What needs to be done: Pull out every line in the entries below that contains the string "Hardback", treating uppercase and lowercase as different.

Dataset content:
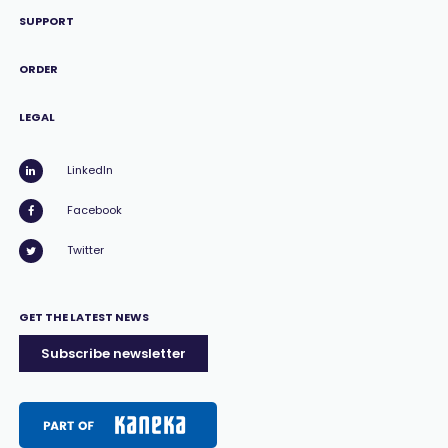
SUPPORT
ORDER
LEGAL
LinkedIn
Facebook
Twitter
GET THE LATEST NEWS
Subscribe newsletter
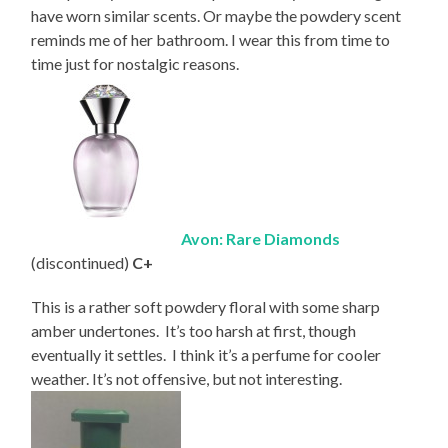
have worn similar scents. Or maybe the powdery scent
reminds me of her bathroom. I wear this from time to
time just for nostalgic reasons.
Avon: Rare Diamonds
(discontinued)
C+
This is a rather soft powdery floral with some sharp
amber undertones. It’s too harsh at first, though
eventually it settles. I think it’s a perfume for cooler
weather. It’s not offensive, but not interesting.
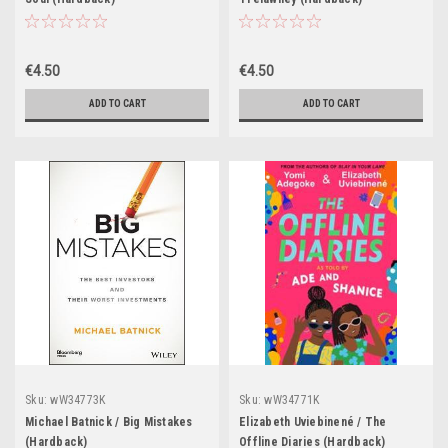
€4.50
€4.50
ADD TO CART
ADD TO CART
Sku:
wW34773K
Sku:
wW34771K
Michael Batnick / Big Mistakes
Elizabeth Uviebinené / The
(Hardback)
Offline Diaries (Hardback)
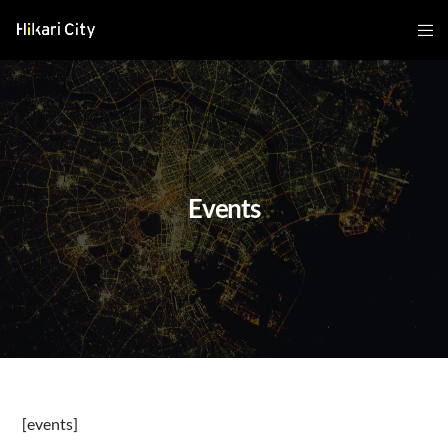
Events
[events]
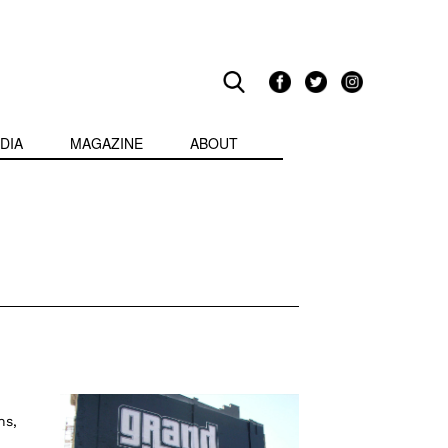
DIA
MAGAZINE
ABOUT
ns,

Finished task:
(Hardback)
Offline Diaries (Hardback)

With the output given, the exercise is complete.